(Collected data)
↓↓↓

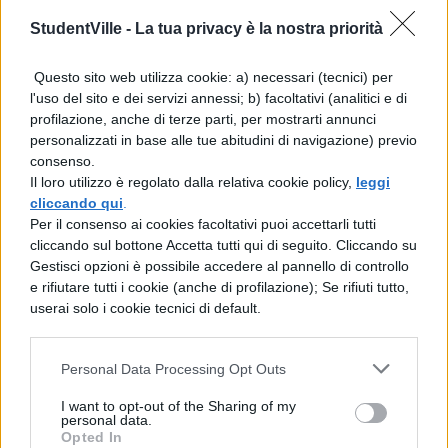
allontanarti e a non temere i pericoli della
StudentVille -
La tua privacy è la nostra priorità
guerra. Troverai una grande scrofa bianca
Questo sito web utilizza cookie: a) necessari (tecnici) per
sotto i lecci della spiaggia, sdraiata a terra
l'uso del sito e dei servizi annessi; b) facoltativi (analitici e di
che allatta i suoi trenta, bianchi cuccioli.
profilazione, anche di terze parti, per mostrarti annunci
personalizzati in base alle tue abitudini di navigazione) previo
Dopo trentanni lì il tuo Ascanio fonderà una
consenso.
Il loro utilizzo è regolato dalla relativa cookie policy,
leggi
città e la chiamerà Alba. Io sono il biondo
cliccando qui
.
Tevere, fiume che gli dei amano. Qui è la
Per il consenso ai cookies facoltativi puoi accettarli tutti
cliccando sul bottone Accetta tutti qui di seguito. Cliccando su
mia grande casa, donde verrà la civiltà
Gestisci opzioni è possibile accedere al pannello di controllo
romana
e rifiutare tutti i cookie (anche di profilazione); Se rifiuti tutto,
userai solo i cookie tecnici di default.
Personal Data Processing Opt Outs
I want to opt-out of the Sharing of my
personal data.
Opted In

↑↑↑

## Instruction
Reproduce every line above exactly as written, omitting the images.

## Answer to this problem
allontanarti e a non temere i pericoli della
StudentVille -
La tua privacy è la nostra priorità
guerra. Troverai una grande scrofa bianca
Questo sito web utilizza cookie: a) necessari (tecnici) per
sotto i lecci della spiaggia, sdraiata a terra
l'uso del sito e dei servizi annessi; b) facoltativi (analitici e di
che allatta i suoi trenta, bianchi cuccioli.
profilazione, anche di terze parti, per mostrarti annunci
personalizzati in base alle tue abitudini di navigazione) previo
Dopo trentanni lì il tuo Ascanio fonderà una
consenso.
Il loro utilizzo è regolato dalla relativa cookie policy,
leggi
città e la chiamerà Alba. Io sono il biondo
cliccando qui
.
Tevere, fiume che gli dei amano. Qui è la
Per il consenso ai cookies facoltativi puoi accettarli tutti
cliccando sul bottone Accetta tutti qui di seguito. Cliccando su
mia grande casa, donde verrà la civiltà
Gestisci opzioni è possibile accedere al pannello di controllo
romana
e rifiutare tutti i cookie (anche di profilazione); Se rifiuti tutto,
userai solo i cookie tecnici di default.
Personal Data Processing Opt Outs
I want to opt-out of the Sharing of my
personal data.
Opted In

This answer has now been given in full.